Постмодернизм самого дешевого пошиба, бездарная, конъюнктурная картина. Давно мы не видели такой напыщенной беспомощности, силящейся жонглировать культурными кодами, литературу кое-как микшировать с кино, неумело и ненужно играть с жанрами и панибратски похлопывать по плечу то Тарантино, то Кэролла.
Нет, хорошо еще, что история разыграна на пальцах: немного актеров, минимум локаций, минимум какой-либо изобретательности – подобное ведь можно было бы излагать часами: книжек с фильмами-то много, почему бы их не поскрещивать, озаряя неоном?

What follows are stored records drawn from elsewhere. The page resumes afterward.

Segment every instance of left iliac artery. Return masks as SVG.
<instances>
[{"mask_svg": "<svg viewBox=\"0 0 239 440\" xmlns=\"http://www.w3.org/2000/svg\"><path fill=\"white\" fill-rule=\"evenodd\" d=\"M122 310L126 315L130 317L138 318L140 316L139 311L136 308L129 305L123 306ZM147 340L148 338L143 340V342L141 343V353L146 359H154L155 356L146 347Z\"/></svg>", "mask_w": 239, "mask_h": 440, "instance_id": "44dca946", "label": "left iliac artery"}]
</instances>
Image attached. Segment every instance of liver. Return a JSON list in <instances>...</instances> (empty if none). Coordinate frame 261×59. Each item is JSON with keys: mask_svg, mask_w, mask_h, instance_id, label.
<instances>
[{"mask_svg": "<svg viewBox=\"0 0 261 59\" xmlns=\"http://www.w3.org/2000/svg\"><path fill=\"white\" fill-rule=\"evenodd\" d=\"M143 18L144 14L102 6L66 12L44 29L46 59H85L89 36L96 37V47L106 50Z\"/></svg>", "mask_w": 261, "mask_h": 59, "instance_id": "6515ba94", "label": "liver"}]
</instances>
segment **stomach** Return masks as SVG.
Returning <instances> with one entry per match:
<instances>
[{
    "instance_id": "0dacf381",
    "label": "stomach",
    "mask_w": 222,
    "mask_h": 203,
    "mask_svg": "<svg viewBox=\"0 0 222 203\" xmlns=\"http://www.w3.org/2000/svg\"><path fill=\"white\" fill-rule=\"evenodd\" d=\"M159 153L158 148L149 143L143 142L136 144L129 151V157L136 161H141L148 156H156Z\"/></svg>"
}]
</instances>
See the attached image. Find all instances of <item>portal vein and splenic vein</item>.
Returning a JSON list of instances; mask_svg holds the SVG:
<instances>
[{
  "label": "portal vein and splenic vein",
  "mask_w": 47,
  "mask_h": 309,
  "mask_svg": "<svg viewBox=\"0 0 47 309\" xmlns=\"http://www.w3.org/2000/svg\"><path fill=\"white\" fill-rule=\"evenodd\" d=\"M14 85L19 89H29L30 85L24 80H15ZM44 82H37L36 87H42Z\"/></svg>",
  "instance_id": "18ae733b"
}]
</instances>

Режиссеру удалась какофония при минимуме инструментов. Если первая скрипка – Марго Робби, то Марго Робби будет пиликать одну и ту же мелодию весь фильм: подмигнула, улыбнулась и пошла, красивая. Есть в этом и некоторая польза – в уничтожении образа Марго Робби. Комиксовая сексуальность, игрушечное сумасшествие – вся эта манерная, пластиковая женственность в фильме вызывает только скуку и тошноту: ну сколько можно уже бродить в одной маске из фильма в фильм? Или это не маска – а лицо? Тем хуже.
Морализаторская концовка добивает этот опус. Кажется, что режиссер в кровавом финале расправляется сам с собой, с порождением собственного ума.
Пытаясь быть на гребне всех волн: тут и фем-волна, и неонуар, и постмодернистское перепрочтение... – режиссер захлебнулся. Хотел продемонстрировать высочайшего уровня хирургию и трансплантацию тканей – а по итогу сделал со своим пациентом то, что сделает Марго Робби с антагонистом в конце фильма.